¿PARA QUÉ SIRVEN LOS LEGISLADORES?
El Poder Legislativo Federal está compuesto por quinientos diputados y ciento veintiocho senadores, con sus respectivos suplentes y un enorme equipo auxiliar y administrativo. Según la teoría, todos ellos son elegidos por la voluntad popular y encargados de elaborar y adecuar las leyes como mandan los artículos 50 al 79 de la Constitución.
En la práctica, tanto los diputados, que representan a cada uno de los habitantes del país, como los senadores, delegados de los Estados que conforman la República Mexicana, son nombrados por grupos influyentes al interior de los partidos políticos, en un reparto de posiciones parecido a un maquiavélico juego de ajedrez en que un pequeño grupo de magnates se disputan la riqueza y el poder.
A lo largo de los años, tanto la elección de los legisladores como el desarrollo de sus funciones han sufrido un grave proceso degenerativo cuyo resultado supera al monstruo imaginado por la escritora inglesa Mary Shelley como criatura de su doctor Frankenstein.
Así, el ejército de funcionarios legislativos, que debería trabajar al servicio de la ciudadanía, en realidad se sirve de ésta para conservar e incrementar su propia y privilegiada situación, obedeciendo a sus intereses grupales y comercializando sus votos con los cabilderos profesionales, representantes de los poderosos grupos empresariales, nacionales y extranjeros, promotores y beneficiarios de los cambios en la legislación con temas tan importantes como el petróleo o tan extravagantes como la producción de aguamiel y cerveza o cigarros y fósforos.
No seleccionados por sus cualidades profesionales, culturales o éticas, sino para premiar complicidades y asegurar secreteos, o por su habilidad para conseguir clientelas a su partido, la gran mayoría de los mal llamados representantes populares llegan al cargo sin poseer el talento o la preparación necesarios para un trabajo legislativo eficiente y honesto. Y, una vez encaramados en el gran circo político, se dedican a medrar en espera de nuevas oportunidades, como trapecistas en preparación del próximo salto.

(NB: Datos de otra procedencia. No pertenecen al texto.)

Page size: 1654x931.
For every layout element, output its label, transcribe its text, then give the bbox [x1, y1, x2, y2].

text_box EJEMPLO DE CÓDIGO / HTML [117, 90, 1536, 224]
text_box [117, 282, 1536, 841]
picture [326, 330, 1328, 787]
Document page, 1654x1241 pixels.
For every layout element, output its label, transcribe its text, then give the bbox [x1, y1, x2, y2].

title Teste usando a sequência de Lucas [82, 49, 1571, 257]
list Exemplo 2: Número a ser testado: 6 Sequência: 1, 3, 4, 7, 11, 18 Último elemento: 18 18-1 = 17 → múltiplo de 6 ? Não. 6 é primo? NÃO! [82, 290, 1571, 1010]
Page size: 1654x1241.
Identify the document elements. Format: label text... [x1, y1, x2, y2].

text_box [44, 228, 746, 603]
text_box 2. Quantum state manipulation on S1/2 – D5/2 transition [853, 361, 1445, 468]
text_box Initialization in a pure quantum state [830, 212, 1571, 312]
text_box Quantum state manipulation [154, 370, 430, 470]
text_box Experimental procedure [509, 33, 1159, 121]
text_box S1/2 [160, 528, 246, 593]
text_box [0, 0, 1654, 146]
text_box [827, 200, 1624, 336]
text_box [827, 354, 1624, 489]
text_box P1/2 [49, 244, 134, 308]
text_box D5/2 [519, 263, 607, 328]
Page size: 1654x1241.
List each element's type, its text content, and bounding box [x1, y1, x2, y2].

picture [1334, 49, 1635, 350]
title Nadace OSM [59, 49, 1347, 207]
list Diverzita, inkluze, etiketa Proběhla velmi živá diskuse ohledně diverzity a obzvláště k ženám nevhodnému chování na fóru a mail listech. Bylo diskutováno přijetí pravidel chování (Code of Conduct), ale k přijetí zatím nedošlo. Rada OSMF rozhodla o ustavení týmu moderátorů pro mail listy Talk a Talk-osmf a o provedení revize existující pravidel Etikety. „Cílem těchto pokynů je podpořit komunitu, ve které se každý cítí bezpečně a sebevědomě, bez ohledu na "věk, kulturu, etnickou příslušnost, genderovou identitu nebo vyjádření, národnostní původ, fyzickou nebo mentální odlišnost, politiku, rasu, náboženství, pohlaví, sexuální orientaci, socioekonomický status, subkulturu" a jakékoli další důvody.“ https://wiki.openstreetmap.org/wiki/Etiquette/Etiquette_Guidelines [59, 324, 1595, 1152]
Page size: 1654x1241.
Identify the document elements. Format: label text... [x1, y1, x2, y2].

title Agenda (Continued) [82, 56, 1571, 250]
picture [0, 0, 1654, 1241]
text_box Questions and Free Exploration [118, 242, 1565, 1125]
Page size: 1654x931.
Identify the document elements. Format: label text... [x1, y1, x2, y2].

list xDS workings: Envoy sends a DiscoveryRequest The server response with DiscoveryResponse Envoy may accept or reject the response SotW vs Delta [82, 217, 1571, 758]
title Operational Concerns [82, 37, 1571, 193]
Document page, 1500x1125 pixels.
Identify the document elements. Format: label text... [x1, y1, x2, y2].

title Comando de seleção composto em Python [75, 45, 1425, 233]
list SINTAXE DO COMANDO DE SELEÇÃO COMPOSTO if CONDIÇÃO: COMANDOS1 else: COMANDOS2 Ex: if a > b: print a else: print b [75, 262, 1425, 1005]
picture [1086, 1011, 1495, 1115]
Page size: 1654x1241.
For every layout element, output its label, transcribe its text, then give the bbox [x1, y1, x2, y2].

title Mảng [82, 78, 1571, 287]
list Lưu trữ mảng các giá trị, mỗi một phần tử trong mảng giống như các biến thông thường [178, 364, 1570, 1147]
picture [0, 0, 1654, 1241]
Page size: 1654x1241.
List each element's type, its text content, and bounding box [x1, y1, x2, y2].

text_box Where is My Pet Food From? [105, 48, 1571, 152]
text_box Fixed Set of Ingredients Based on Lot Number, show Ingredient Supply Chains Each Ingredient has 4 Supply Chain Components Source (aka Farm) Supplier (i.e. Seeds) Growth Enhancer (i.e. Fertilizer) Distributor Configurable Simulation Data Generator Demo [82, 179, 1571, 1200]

Pero, siendo el legislativo la base de la soberanía popular, es indispensable una reconstrucción que atienda a la profesionalización de sus integrantes y que contemple su preparación adecuada en técnica legislativa y en derecho parlamentario. Así como sería impensable no utilizar profesionales en arquitectura e ingeniería para el diseño y la construcción de edificios, o dejar la instrucción y educación de los niños a cargo de personal sin la vocación y aptitudes necesarias, el delicado trabajo de redactar las leyes que nos gobiernan debe ser reservado para personas con escolaridad suficiente y con una trayectoria pública que garantice su honestidad.